UPDATE 1:51 p.m.: President Barack Obama said in a news conference Friday afternoon there are no plans to send troops on the ground to Syria. However, he said a "limited, narrow act" is being considered.
WASHINGTON (CNN)- After a U.N report says investigators found evidence of chemical weapons used by the Syrian government against rebels, all eyes are focused on the response by the United States.
U.N. officials began leaving the region Friday after days of investigating the use of chemical weapons.
A preliminary U.S. government assessment of the Syrian situation determined that 1,429 people were killed on August 21 in an attack that investigators believe was carried out by the Syrian government.
The White House has made it clear that the United States will respond in some way to the use of chemical weapons.
Earlier this week, officials announced that the military will not send U.S. troops on the ground.
Secretary of State John Kerry reiterated that point on Friday afternoon during a news conference.
He said the response "will not involve boots on the ground."
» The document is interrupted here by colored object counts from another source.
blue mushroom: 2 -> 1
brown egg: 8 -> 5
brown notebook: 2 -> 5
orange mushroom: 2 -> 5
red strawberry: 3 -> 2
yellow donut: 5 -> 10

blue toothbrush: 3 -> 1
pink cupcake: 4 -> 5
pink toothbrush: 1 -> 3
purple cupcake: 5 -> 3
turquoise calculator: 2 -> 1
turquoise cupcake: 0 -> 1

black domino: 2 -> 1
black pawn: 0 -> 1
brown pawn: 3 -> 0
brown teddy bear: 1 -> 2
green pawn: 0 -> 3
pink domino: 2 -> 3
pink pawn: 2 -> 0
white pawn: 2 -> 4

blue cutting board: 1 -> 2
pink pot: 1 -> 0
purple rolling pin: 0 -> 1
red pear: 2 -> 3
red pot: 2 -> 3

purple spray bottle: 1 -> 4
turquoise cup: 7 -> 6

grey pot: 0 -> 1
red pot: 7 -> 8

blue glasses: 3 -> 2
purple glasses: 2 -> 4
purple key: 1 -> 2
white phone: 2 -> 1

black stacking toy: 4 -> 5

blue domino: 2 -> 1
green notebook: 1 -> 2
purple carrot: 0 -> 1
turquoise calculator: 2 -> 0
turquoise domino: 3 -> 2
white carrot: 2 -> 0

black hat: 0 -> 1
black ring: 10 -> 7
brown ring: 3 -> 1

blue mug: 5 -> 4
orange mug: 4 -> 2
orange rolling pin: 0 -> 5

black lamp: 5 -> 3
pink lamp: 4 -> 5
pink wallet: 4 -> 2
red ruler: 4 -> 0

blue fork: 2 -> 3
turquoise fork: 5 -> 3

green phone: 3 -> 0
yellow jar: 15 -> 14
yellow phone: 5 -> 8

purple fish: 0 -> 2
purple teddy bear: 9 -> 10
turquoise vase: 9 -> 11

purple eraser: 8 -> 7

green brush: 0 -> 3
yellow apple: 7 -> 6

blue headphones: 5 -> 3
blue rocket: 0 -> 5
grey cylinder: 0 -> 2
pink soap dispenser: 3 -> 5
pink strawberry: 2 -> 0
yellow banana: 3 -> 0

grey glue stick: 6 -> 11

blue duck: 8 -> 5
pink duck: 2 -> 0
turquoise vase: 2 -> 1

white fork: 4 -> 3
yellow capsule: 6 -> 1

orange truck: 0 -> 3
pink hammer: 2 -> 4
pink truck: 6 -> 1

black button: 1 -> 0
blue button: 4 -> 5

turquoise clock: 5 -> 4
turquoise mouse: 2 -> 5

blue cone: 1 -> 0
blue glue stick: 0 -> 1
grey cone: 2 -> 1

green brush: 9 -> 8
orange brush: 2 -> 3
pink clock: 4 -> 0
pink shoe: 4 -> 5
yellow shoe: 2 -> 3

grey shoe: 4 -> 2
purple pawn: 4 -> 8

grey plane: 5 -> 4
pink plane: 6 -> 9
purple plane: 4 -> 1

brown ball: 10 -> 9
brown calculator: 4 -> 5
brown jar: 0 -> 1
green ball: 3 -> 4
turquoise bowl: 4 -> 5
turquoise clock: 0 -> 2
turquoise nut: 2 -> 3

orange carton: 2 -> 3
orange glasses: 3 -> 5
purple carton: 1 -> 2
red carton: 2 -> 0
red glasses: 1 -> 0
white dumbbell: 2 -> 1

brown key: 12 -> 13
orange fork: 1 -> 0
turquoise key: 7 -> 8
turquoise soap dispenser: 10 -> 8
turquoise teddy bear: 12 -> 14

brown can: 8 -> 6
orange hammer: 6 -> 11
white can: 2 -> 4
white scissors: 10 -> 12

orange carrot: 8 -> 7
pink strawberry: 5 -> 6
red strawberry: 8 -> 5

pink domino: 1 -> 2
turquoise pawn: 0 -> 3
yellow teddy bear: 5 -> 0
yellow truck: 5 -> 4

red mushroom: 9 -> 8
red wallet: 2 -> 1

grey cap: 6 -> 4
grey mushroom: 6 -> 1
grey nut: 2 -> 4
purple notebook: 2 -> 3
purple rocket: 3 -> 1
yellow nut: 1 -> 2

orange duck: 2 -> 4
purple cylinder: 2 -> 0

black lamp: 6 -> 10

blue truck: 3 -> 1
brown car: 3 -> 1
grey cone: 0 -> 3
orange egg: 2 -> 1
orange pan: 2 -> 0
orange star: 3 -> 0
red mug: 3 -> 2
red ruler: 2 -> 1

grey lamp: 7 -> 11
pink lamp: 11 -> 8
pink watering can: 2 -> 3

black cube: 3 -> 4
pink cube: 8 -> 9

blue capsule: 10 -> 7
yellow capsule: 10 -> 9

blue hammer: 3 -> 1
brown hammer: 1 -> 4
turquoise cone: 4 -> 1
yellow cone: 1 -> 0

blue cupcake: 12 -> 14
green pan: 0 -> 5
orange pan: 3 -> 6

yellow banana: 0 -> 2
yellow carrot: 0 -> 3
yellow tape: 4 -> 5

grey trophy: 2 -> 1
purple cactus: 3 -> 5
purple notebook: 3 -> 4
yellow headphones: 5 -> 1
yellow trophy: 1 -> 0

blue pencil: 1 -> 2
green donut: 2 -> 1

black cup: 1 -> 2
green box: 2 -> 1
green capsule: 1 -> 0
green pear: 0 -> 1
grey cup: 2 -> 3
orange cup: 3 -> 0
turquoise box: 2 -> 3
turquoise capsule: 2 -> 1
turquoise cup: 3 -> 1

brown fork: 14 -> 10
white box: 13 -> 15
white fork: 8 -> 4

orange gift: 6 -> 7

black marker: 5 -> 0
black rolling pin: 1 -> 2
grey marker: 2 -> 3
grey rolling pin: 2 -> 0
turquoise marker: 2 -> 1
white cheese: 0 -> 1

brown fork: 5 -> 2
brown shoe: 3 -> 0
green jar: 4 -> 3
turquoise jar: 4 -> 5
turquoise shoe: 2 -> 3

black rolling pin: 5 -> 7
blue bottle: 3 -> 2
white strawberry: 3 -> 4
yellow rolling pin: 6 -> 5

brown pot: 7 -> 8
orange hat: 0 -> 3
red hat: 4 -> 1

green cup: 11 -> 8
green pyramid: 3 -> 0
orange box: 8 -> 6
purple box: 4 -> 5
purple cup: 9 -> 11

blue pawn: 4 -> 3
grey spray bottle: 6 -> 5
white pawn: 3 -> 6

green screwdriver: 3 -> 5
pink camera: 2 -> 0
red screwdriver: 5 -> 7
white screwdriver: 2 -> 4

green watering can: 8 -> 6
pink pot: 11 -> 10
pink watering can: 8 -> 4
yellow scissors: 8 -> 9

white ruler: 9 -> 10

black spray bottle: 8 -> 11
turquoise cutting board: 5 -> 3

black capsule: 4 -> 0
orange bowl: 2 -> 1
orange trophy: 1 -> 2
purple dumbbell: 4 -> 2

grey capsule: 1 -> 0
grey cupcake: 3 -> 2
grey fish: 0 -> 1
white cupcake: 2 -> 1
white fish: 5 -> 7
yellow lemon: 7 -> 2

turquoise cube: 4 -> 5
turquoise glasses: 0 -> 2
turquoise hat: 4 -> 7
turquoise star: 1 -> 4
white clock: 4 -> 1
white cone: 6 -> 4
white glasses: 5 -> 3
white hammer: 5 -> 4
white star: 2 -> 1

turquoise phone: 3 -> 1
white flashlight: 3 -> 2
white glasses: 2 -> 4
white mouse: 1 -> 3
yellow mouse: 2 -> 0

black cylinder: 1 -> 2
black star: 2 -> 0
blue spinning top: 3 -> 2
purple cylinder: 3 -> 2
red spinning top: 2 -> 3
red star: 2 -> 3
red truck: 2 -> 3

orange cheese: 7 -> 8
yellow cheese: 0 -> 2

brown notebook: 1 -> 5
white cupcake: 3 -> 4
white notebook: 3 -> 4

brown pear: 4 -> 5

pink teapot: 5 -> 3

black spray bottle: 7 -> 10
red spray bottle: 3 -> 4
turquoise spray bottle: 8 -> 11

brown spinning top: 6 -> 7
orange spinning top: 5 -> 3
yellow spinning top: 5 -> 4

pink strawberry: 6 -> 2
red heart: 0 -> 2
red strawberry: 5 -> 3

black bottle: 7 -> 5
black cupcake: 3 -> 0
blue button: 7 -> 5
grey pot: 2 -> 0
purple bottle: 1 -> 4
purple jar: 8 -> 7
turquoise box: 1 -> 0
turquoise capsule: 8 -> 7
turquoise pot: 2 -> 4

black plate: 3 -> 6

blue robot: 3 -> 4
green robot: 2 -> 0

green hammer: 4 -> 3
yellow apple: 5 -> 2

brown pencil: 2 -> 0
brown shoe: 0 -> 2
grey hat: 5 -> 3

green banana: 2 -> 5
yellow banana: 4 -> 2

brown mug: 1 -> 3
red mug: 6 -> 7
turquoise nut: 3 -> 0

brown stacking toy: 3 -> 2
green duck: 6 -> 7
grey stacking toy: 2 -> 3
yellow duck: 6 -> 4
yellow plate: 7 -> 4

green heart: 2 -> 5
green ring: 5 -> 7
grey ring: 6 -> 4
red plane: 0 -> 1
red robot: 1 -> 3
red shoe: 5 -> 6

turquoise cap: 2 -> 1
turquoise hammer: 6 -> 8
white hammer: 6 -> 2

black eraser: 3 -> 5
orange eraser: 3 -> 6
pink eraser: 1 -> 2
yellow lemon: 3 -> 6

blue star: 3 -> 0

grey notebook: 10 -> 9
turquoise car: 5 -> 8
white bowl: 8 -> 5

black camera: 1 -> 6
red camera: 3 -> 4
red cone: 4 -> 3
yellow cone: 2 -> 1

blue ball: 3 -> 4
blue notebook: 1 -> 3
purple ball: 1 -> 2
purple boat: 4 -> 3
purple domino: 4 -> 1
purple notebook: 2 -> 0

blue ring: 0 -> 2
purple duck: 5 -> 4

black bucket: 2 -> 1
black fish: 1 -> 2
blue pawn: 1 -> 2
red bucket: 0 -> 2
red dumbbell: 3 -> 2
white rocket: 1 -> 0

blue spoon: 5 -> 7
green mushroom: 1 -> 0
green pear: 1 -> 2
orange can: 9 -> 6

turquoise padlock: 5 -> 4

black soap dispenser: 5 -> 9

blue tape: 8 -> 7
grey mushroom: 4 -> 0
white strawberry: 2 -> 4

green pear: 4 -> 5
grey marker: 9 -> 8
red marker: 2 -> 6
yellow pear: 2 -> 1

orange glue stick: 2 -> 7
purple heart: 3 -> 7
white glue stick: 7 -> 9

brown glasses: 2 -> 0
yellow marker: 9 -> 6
Kerry also announced that the U.S is "not alone in our will to do something about" last week's chemical weapons attack in Syria.
He also stressed the United States will not repeat justifying a military campaign on false intelligence, referring to the war in Iraq.
Despite working toward leaving the Middle East, Kerry said, "Fatigue does not absolve us of our responsibility. Just longing for peace does not necessarily bring it about."